No small amount of courage may be required to "gear toward" more business from current customers rather than new business from new customers, says Chuck Martin, chairman and CEO of NFI Research (North Hampton, N.H.) and author of Managing for the Short Term (Doubleday, 2002).

The reason? "The rate at which you're getting new customers is a traditional and widely watched measure of growth. It's easy to gather and easy to grasp." Public companies in particular may find it hard to resist the pressure to rack up new-customer numbers.

Misstep #5: Assuming that a recovery is based on what leaders do, not what they think.
"Attitude matters," economist Wesbury states flatly. "If business leaders don't expect this recovery to be strong or doubt the veracity of the recovery, then I think their fears could become self-fulfilling."

"I agree," says Tony Raimondo, co-CEO of metal building systems fabricator Behlen Manufacturing (Columbus, Nebr.). "My COO and I want to be more confident. But we're not yet going to take the sort of risks we took before the recession." Raimondo says employee-owned Behlen's annual sales dipped from $185 million in 2000 to $160 million two years later.

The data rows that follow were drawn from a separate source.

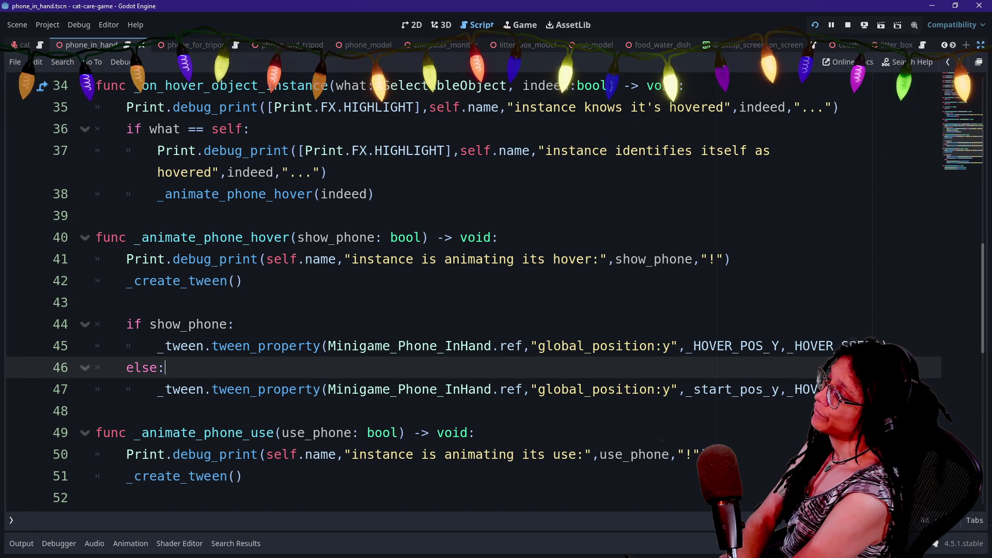
{"action": "left_click", "coordinate": [273, 389]}
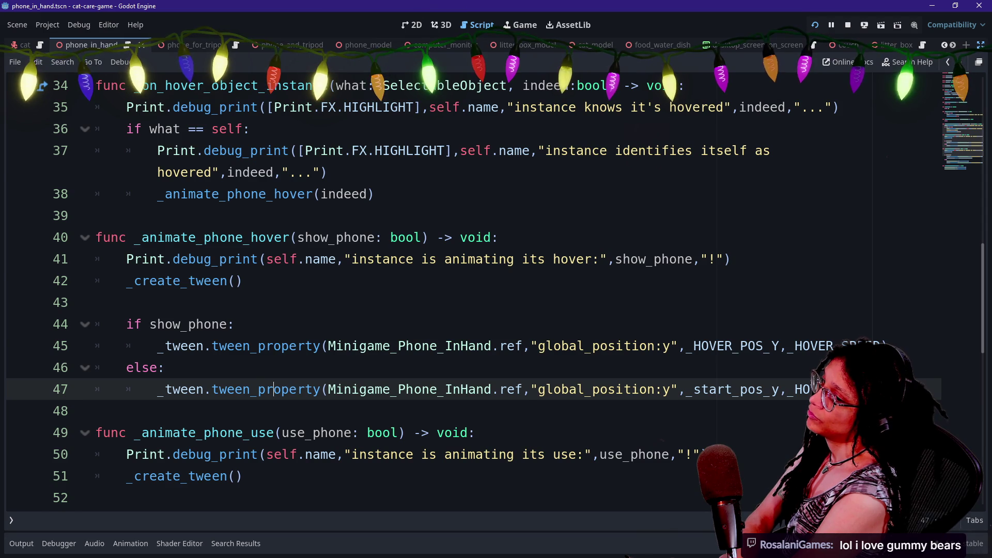
{"action": "left_click", "coordinate": [165, 367]}
{"action": "key", "text": "Return"}
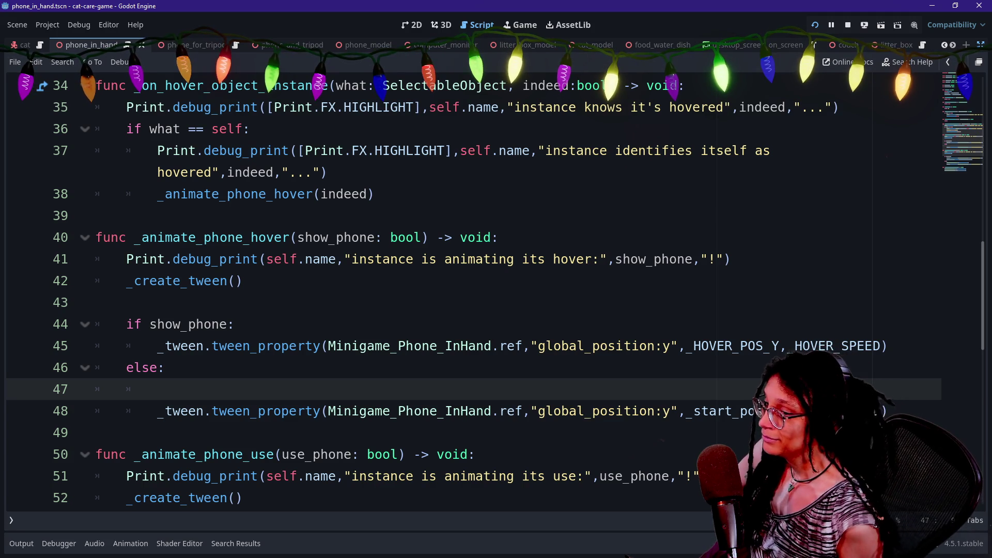
- Select the code on lines 45–46, then deselect it and settle on empty line 47
{"action": "left_click", "coordinate": [129, 433]}
{"action": "left_click_drag", "start_coordinate": [171, 367], "coordinate": [220, 345]}
{"action": "key", "text": "Right"}
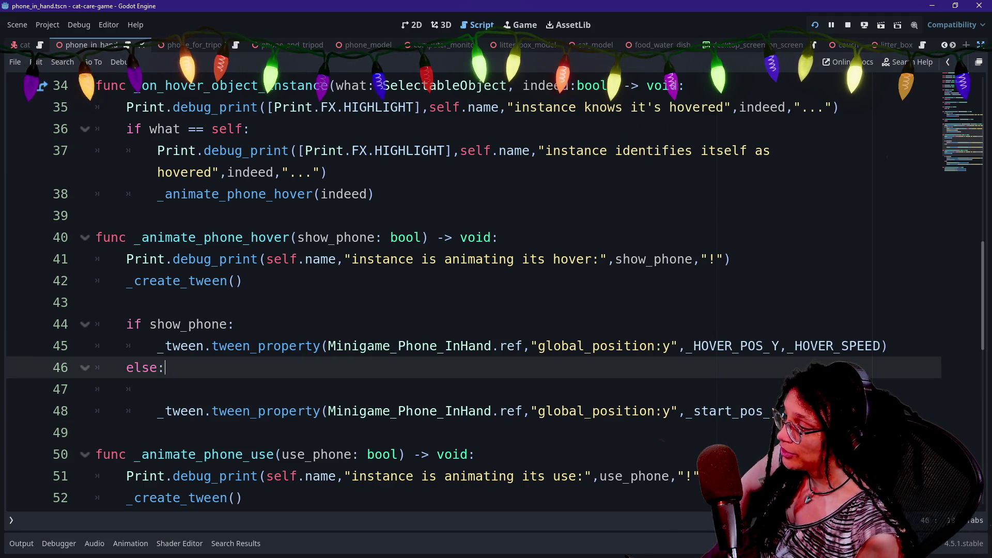
{"action": "key", "text": "Down"}
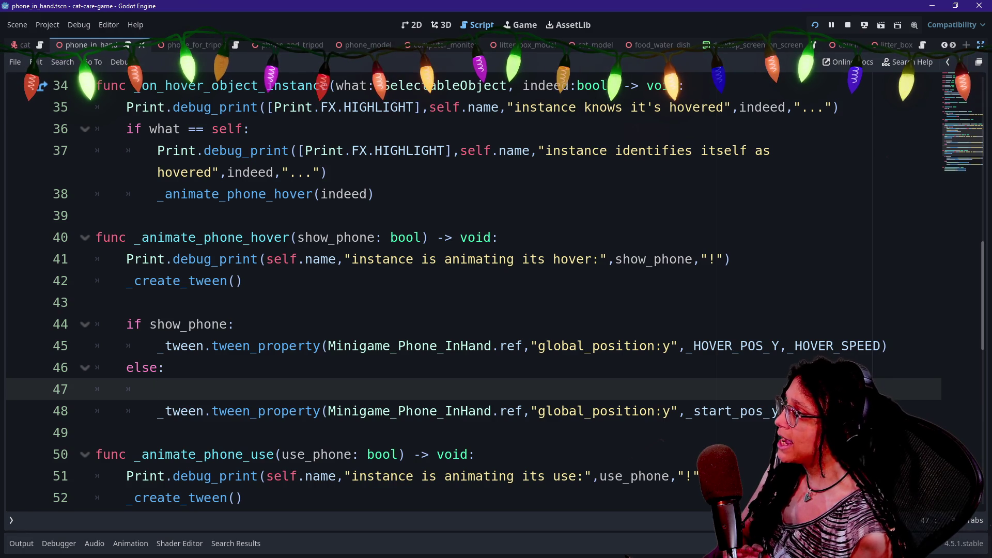
- Add a blank line after the _start_pos_y declaration and open Find in Files
{"action": "scroll", "coordinate": [465, 289], "scroll_direction": "up", "scroll_amount": 10}
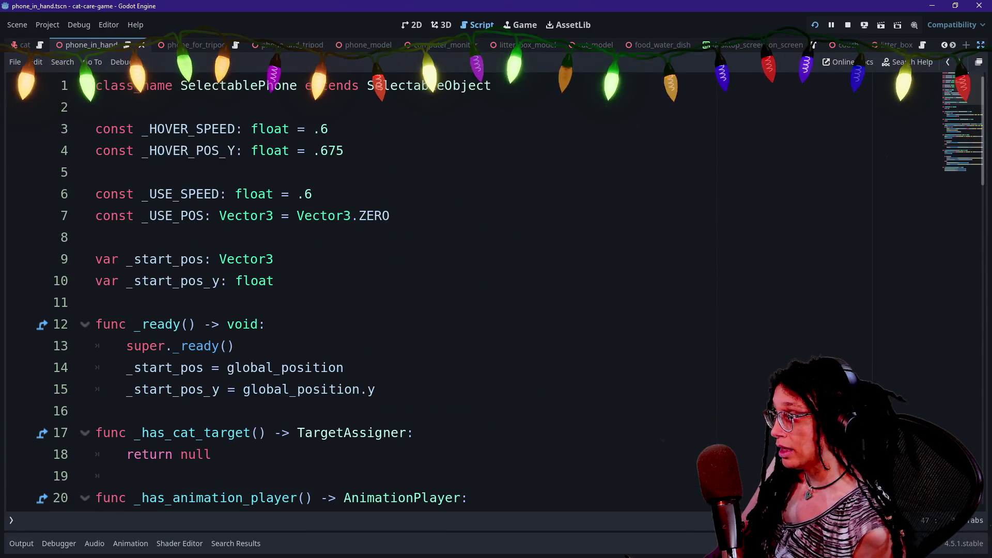
{"action": "left_click", "coordinate": [274, 281]}
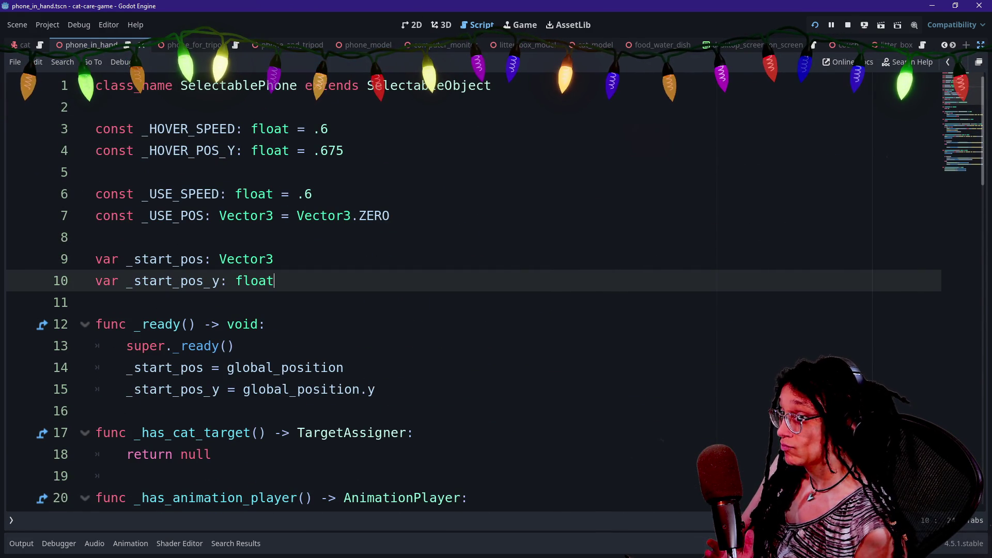
{"action": "key", "text": "Return"}
{"action": "key", "text": "Return"}
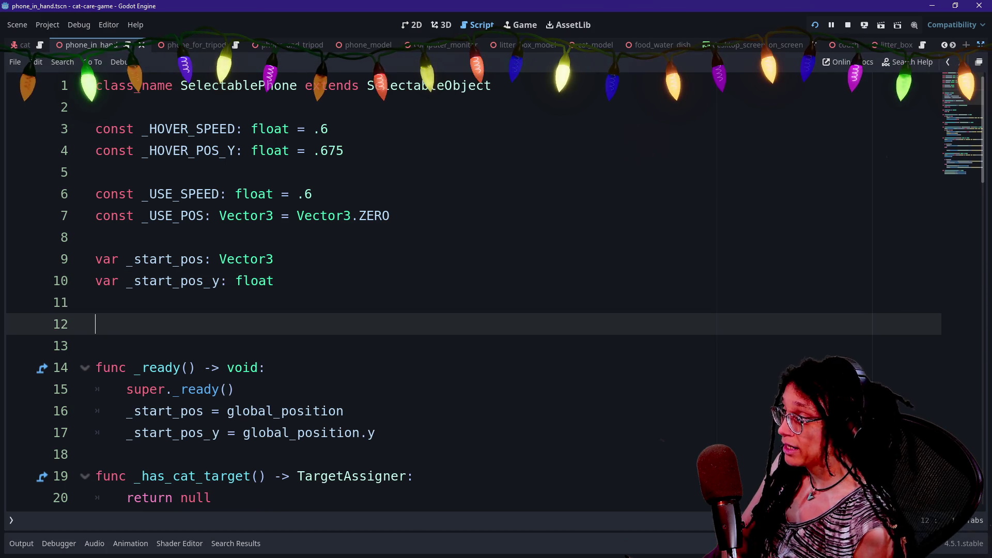
{"action": "type", "text": "v"}
{"action": "key", "text": "BackSpace"}
{"action": "type", "text": "var _"}
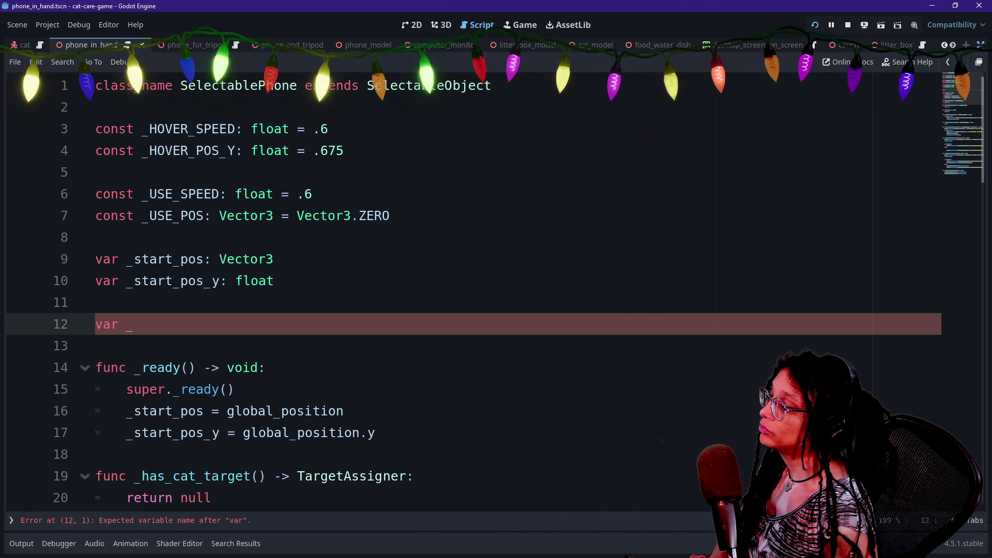
{"action": "key", "text": "BackSpace"}
{"action": "key", "text": "BackSpace"}
{"action": "key", "text": "BackSpace"}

While monthly sales have shown gains versus year-earlier figures since March, "we're on a rocky road to recovery," with highly variable percentage increases. "We're aware of the irony that, if our attitude is prevalent, it could contribute to a double dip."

Raimondo's thinking reflects Chuck Martin's assertion that "there's a physical post-recession in progress right now--physical in the sense that the numbers indicate a turnaround." Nevertheless, Martin adds, "I'm not sure that matters as much anymore as do attitudes--what businesspeople really think." Martin views vacation days as an informal indicator of recovery mindset. "It looks to me like most people took their summer vacations this year. I don't think we saw that in the '90s. Everyone was too busy making money to take their days off."

Even though current economic indicators warrant a certain amount of skepticism, "it helps to be positive during a recession, when everything else is negative," says Profit Planning Group's Bates. "Your attitude is obvious to customers and suppliers. So you can help your company by smiling, saying thanks, returning calls quickly, and providing solutions to problems."

But when a recovery finally arrives, managers often become "overly euphoric," Bates continues. "We let the things slide that helped lift us back up, like keeping a close eye on expenses. I think it's human nature, the sort of thing that will always happen."
Stan Liebowitz, a professor of managerial economics at the University of Texas at Dallas and author of Rethinking the Network Economy, concurs. "People get bullish in good times, and then over-bullish. My suspicion is that psychological factors may be more telling than economic factors. We get lax in our standards for creditworthiness and investing. I'm not sure that any technology will ever change this progression."
But as for when those good times will return?

Says Nancy Kimelman, "For investors, the one issue on the table is, Have you lied to me?" Until investor confidence is restored in corporate reporting and governance, a full recovery will probably remain tantalizingly out of reach--visible, but in the far distance.